Tekstfragment
------------------------

Betwisting vaderschap

De afstammingsband op grond van het vermoeden van vaderschap kan betwist worden met alle rechtsmiddelen, tenzij het kind 'bezit van staat' heeft ten aanzien van de echtgenoot.

Het begrip 'bezit van staat' wijst op een geheel van feiten die erop duiden dat men zich steeds als ouder heeft gedragen, en dat ook de buitenwereld de betreffende persoon steeds als ouder heeft beschouwd.

Procedure

De vordering tot betwisting van het vermoeden van vaderschap kan worden ingesteld bij de rechtbank door:

  • de moeder,  binnen één jaar na de geboorte;
  • het kind, ten vroegste op de dag waarop het de leeftijd van 12 jaar heeft bereikt en uiterlijk op de dag waarop het de leeftijd van 22 heeft bereikt, of binnen het jaar na de ontdekking van het feit dat de echtgenoot de vader niet is;
  • de echtgenoot, binnen één jaar na de ontdekking van het feit dat hij niet de vader van het kind is;
  • de persoon die het vaderschap van het  kind opeist, binnen het jaar na de ontdekking van het feit dat hij de vader van het kind is.

------------------------

Aangeleverde gegevens
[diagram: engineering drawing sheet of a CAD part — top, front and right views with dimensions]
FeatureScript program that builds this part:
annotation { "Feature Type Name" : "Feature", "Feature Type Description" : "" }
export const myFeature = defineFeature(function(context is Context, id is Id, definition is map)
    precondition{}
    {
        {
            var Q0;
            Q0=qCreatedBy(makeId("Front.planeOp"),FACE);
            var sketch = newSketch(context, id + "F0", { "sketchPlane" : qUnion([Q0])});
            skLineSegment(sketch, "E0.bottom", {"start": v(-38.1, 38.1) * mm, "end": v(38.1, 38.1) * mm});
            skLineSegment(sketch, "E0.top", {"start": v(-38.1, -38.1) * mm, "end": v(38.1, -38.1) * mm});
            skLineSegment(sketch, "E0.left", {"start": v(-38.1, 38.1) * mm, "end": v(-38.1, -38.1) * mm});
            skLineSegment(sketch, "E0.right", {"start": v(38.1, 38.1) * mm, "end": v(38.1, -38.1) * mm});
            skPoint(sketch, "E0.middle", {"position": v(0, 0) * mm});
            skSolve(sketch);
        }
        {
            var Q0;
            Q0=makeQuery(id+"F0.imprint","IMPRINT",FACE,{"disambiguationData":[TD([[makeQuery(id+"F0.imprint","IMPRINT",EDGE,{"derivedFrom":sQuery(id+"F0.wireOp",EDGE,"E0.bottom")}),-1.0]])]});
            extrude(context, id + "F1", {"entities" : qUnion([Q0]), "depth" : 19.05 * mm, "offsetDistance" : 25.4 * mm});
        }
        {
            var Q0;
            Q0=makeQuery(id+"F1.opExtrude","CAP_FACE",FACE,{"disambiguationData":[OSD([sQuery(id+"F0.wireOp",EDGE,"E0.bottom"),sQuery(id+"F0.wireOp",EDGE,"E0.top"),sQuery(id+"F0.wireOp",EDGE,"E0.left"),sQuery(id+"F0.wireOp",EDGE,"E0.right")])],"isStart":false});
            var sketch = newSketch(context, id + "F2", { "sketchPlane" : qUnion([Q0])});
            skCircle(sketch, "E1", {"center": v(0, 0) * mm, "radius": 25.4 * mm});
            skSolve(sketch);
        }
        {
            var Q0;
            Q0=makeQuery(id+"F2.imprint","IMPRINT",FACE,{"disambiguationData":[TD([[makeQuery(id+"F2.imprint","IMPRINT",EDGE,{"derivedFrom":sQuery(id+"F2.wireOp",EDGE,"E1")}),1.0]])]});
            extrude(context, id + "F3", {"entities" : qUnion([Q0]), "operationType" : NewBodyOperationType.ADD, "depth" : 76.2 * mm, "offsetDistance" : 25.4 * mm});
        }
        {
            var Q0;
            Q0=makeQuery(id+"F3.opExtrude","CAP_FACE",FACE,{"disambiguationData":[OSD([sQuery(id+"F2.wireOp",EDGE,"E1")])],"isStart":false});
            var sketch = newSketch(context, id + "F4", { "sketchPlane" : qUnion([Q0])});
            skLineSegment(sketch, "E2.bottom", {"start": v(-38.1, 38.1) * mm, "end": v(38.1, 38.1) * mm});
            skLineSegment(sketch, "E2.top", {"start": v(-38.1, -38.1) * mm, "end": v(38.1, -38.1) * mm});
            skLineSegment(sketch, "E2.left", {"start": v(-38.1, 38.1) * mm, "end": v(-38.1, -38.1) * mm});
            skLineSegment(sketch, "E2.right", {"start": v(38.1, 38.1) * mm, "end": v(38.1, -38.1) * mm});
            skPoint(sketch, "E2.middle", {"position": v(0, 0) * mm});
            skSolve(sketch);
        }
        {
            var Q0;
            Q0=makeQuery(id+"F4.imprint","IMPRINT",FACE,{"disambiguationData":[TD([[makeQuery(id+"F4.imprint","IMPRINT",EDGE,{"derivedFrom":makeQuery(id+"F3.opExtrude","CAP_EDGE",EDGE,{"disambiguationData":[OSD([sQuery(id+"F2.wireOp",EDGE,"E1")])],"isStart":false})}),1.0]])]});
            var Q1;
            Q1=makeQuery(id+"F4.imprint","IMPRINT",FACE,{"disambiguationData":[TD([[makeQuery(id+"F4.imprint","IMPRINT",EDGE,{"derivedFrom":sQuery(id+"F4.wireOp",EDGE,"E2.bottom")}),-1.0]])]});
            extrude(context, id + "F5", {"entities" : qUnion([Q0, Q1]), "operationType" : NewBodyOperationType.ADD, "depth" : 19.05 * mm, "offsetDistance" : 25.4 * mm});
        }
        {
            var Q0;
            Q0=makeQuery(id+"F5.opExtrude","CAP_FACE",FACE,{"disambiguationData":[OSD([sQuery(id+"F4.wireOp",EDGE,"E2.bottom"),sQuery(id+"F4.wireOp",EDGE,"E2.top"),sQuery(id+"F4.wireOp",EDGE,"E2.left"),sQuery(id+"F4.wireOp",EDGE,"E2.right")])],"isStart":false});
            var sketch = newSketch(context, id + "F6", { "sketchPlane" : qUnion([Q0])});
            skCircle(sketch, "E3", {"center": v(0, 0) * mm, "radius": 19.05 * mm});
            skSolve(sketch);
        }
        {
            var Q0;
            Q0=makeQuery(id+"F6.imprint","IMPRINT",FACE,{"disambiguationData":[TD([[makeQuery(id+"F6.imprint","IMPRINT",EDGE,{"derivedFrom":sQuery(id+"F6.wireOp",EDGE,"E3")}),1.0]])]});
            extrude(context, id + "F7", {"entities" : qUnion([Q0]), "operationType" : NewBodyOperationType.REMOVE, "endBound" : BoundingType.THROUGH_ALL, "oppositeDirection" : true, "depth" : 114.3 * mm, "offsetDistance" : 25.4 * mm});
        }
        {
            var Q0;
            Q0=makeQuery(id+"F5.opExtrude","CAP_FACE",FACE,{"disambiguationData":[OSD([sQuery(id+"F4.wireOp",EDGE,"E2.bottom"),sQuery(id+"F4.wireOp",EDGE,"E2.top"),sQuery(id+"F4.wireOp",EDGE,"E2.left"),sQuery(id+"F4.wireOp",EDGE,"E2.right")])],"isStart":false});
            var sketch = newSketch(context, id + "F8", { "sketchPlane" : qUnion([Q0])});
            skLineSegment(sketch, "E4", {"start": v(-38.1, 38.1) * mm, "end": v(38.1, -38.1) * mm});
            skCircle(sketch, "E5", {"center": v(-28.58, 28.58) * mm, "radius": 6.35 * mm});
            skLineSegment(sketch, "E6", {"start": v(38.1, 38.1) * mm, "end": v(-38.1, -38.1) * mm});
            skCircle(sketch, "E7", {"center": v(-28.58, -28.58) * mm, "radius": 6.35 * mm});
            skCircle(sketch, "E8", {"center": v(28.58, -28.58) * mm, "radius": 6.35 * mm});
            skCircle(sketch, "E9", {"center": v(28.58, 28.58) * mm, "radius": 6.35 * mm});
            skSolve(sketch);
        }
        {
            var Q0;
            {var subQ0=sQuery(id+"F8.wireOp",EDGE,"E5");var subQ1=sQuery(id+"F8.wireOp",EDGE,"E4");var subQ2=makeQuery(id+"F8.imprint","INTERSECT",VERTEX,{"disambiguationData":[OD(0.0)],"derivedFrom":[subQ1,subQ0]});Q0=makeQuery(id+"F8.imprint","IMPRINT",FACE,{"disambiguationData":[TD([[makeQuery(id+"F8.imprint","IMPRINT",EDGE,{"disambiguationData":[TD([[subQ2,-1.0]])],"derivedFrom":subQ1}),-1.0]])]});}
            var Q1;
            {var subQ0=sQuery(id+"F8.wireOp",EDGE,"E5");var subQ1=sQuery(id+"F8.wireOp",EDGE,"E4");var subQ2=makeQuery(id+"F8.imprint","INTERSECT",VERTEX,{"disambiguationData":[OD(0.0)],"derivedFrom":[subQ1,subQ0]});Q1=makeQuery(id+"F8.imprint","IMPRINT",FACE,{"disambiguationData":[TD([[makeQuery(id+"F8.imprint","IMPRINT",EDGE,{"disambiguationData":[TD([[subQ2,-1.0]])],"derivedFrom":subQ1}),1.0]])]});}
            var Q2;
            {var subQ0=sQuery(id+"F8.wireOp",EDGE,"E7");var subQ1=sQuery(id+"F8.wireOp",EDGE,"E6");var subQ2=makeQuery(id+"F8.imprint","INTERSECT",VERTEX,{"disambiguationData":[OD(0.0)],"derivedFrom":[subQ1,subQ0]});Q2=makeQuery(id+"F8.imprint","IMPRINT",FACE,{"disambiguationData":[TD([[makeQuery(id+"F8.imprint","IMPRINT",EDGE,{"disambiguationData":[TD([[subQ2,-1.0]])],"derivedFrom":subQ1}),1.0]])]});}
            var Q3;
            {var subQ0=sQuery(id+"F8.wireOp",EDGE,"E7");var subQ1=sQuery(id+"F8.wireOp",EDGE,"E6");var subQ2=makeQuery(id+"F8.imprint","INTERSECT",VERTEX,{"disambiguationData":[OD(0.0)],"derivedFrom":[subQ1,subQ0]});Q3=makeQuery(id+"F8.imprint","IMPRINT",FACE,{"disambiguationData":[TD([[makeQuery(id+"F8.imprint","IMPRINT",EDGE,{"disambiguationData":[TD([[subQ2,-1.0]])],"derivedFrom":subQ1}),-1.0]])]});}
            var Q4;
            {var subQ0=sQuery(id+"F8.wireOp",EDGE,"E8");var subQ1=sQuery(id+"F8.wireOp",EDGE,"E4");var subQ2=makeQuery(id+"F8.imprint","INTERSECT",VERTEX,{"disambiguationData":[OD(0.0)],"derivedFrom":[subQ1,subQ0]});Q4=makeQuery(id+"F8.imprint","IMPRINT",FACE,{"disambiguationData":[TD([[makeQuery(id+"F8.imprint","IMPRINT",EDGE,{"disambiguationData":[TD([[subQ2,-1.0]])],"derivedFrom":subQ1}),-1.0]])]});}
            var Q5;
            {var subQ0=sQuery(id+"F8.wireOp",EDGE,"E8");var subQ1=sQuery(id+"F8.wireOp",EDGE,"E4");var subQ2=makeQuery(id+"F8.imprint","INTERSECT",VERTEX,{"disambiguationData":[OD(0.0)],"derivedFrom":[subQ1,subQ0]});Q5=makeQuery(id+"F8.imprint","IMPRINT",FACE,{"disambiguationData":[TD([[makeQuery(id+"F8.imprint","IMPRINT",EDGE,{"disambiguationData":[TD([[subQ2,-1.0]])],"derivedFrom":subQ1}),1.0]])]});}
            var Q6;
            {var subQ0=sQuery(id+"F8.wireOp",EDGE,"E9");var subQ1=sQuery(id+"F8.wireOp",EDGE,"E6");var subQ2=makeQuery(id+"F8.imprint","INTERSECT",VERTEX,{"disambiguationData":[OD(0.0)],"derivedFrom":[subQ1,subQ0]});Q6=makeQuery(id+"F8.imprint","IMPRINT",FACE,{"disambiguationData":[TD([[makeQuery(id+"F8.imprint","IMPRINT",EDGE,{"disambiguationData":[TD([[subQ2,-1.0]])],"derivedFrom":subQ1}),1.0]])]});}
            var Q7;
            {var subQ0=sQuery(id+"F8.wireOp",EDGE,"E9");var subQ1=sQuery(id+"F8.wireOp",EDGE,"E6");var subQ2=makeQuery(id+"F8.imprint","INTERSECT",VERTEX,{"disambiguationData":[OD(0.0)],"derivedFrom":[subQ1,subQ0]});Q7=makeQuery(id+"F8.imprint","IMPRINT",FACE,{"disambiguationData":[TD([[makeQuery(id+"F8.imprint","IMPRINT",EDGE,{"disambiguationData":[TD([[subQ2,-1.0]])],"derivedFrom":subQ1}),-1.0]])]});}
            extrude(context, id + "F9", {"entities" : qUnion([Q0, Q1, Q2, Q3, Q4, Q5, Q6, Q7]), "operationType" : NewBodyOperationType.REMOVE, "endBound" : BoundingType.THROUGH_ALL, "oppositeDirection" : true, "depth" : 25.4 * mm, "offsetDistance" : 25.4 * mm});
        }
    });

------------------------

Opdracht
Herschrijf in het tekstfragment over de betwisting van vaderschap de alinea die begint met “Het begrip 'bezit van staat'” beknopter en behoud daarbij de kernfeiten.

Uitwerking
'Bezit van staat' betekent dat uit een geheel van feiten blijkt dat iemand zich steeds als ouder heeft gedragen en dat de buitenwereld die persoon ook steeds als ouder heeft beschouwd.